Tucked away in a tiny, dead end soi (alley), there is nothing glamorous about the gyms surroundings. A tin shed houses a boxing ring, a few dilapidated punching bags and a mirrored wall. A nearby building is home to about 15 professional fighters. Their washing is usually scattered around the perimeter fencing, along with smelly gloves and strapping.
All the trainers are male (even the one with the fluorescent pink hairband). Some are juniors; yet to step into the ring for their first major bout. Others are accomplished pros. I am not, however, the only woman wearing gloves.
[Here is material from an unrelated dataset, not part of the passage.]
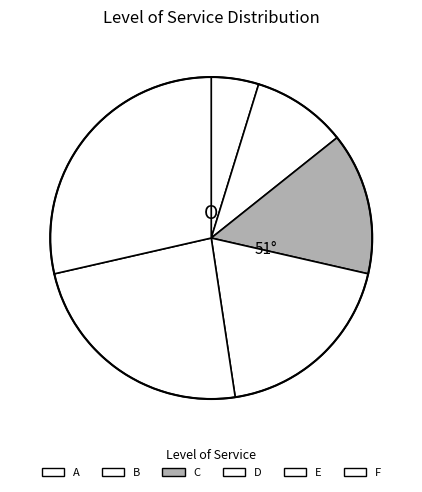

To the nearest percent, what is the difference between the largest and smallest slice percentages?

24%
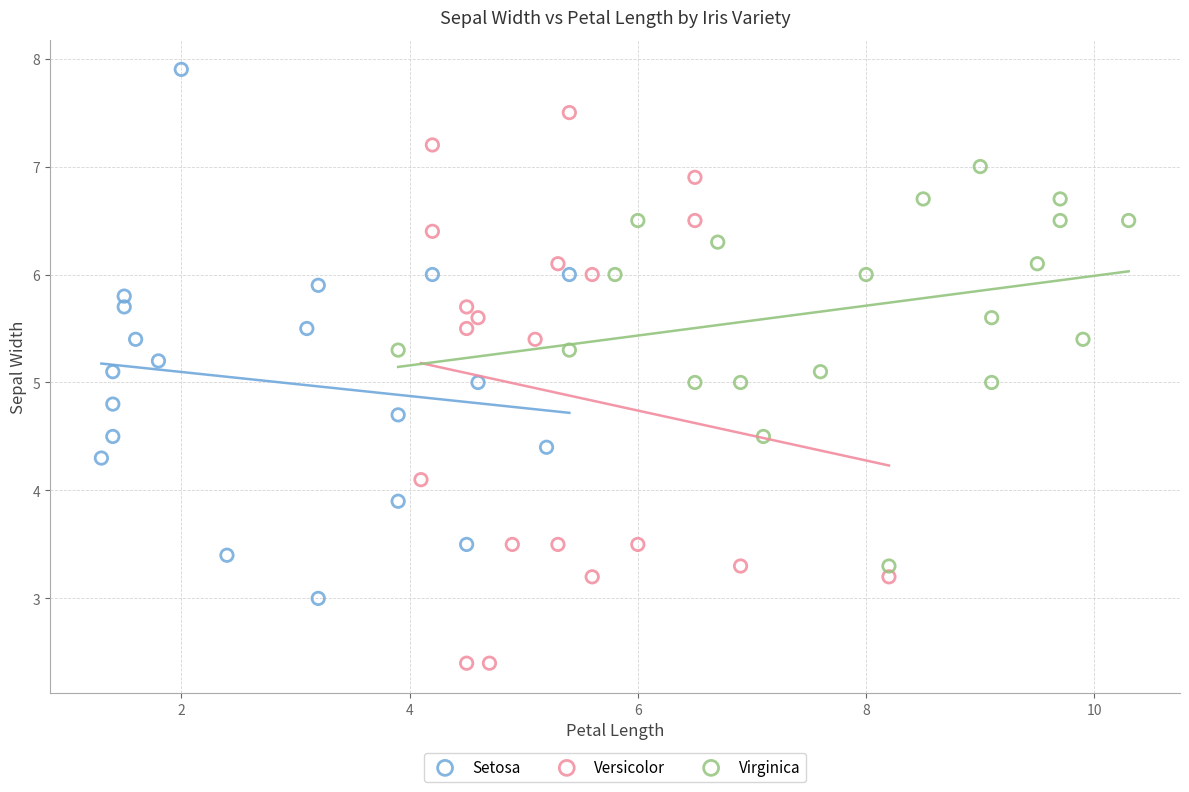

Which series contains the highest Y value?

Setosa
Atsuko and Takako are amazingly fit and dedicated fighters who come down regularly from Japan. Training and living costs are cheaper in Bangkok and there are more opportunities for a professional fight. The petite, demure stereotype of Japanese women flies out the window as you watch them in action.
Elsa, a Taiwanese aerobics instructor, has also spent a month at "my gym" honing up her skills, but has yet to come to blows in the crowded Rangsit Stadium where the female fights are held. You wont see me there though. I know for certain that I will just stick to my leisurely training.
So what makes Thai boxing more appealing to women than the Western Muhammad Ali version? Muay Thai is not just about throwing punches. High kicks come into play as well, hence the name kickboxing. The gloves and shorts may look the same as the mainstream Mike Tyson style boxing that the Western world, knows but the rules differ somewhat. Almost all of your opponents body is fair game! Headbutting isnt allowed, but striking with any other part of your body is fine.
Muay Thai is also considered a martial art. Think of it as a cross between Kung Fu and the popular Western aerobics workout Tai Bo.
Training typically starts with 10 minutes of heart-starting skipping (a sports bra is a must!). Then Khun Duei, my trainer, straps my hands and forces them into shiny, red gloves before tightly lacing them. Now its time to fight. He straps on a stomach protector, slips on hand held shields and invites me to kick him. A week of pent up frustration is then unleashed. Short five-minute bouts seem to last forever. Collapsing in the corner from exhaustion usually signals that I cant go on. "Get up!" and "Kick harder. Faster" are the persuasive and non-negotiable commands that follow!!
By the end of my workout, I am drenched and exhausted, but feel GREAT! Power surges through my veins and once again, I am ready to take on the world. Sometimes, in Thailand, you need to feel that way. At least, I do. And Im not the only woman who agrees.
If armchair sportsmanship is more your style, try the following venues for a ringside view of the sport. Lumphini Stadium (Rama IV Rd) is home to the action on Tuesday, Friday and Saturday nights starting at 6:20pm. Seats range from 170 500 Baht (approx.US$4.25-$12.50), depending on the vantage point youre after.
Enquire at Muay Thai gyms for venues and schedules for womens fights.
If youre interested in working up a sweat in Thailand, try Muay Thai. Grab some gloves and climb into the ring. It is a fantastic way to get fit and meet some locals at the same time.